= WHAT YOU WILL DO =
Count the lines below holding "github" and answer with that number only.
(INPUT)
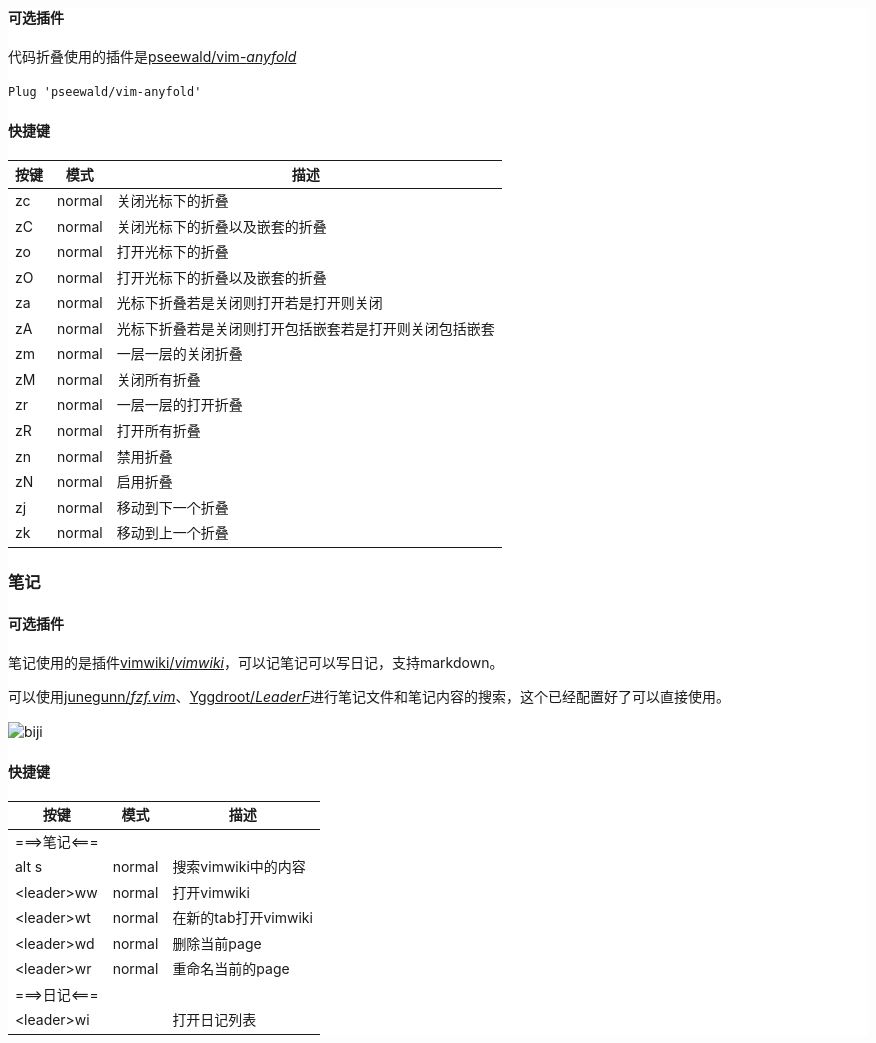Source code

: #### 可选插件

代码折叠使用的插件是[pseewald/vim-*anyfold*](https://github.com/pseewald/vim-anyfold)

```viml
Plug 'pseewald/vim-anyfold'
```

#### 快捷键

| 按键 | 模式   | 描述                                                   |
| ---- | ------ | --------------------                                   |
| zc   | normal | 关闭光标下的折叠                                       |
| zC   | normal | 关闭光标下的折叠以及嵌套的折叠                         |
| zo   | normal | 打开光标下的折叠                                       |
| zO   | normal | 打开光标下的折叠以及嵌套的折叠                         |
| za   | normal | 光标下折叠若是关闭则打开若是打开则关闭                 |
| zA   | normal | 光标下折叠若是关闭则打开包括嵌套若是打开则关闭包括嵌套 |
| zm   | normal | 一层一层的关闭折叠                                     |
| zM   | normal | 关闭所有折叠                                           |
| zr   | normal | 一层一层的打开折叠                                     |
| zR   | normal | 打开所有折叠                                           |
| zn   | normal | 禁用折叠                                               |
| zN   | normal | 启用折叠                                               |
| zj   | normal | 移动到下一个折叠                                       |
| zk   | normal | 移动到上一个折叠                                       |

### 笔记

#### 可选插件

笔记使用的是插件[vimwiki/*vimwiki*](https://github.com/vimwiki/vimwiki)，可以记笔记可以写日记，支持markdown。

可以使用[junegunn/*fzf.vim*](https://github.com/junegunn/fzf.vim)、[Yggdroot/*LeaderF*](https://github.com/Yggdroot/LeaderF)进行笔记文件和笔记内容的搜索，这个已经配置好了可以直接使用。

![biji](https://s1.ax1x.com/2020/03/29/GE03VS.gif)

#### 快捷键

| 按键                 | 模式    | 描述                       |
| -------------------- | ------- | -------------------------- |
| ===>笔记<===         |         |                            |
| alt s                | normal  | 搜索vimwiki中的内容        |
| \<leader>ww          | normal  | 打开vimwiki                |
| \<leader>wt          | normal  | 在新的tab打开vimwiki       |
| \<leader>wd          | normal  | 删除当前page               |
| \<leader>wr          | normal  | 重命名当前的page           |
| ===>日记<===         |         |                            |
| \<leader>wi          |         | 打开日记列表               |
(End INPUT)
= WRITTEN RESPONSE =
3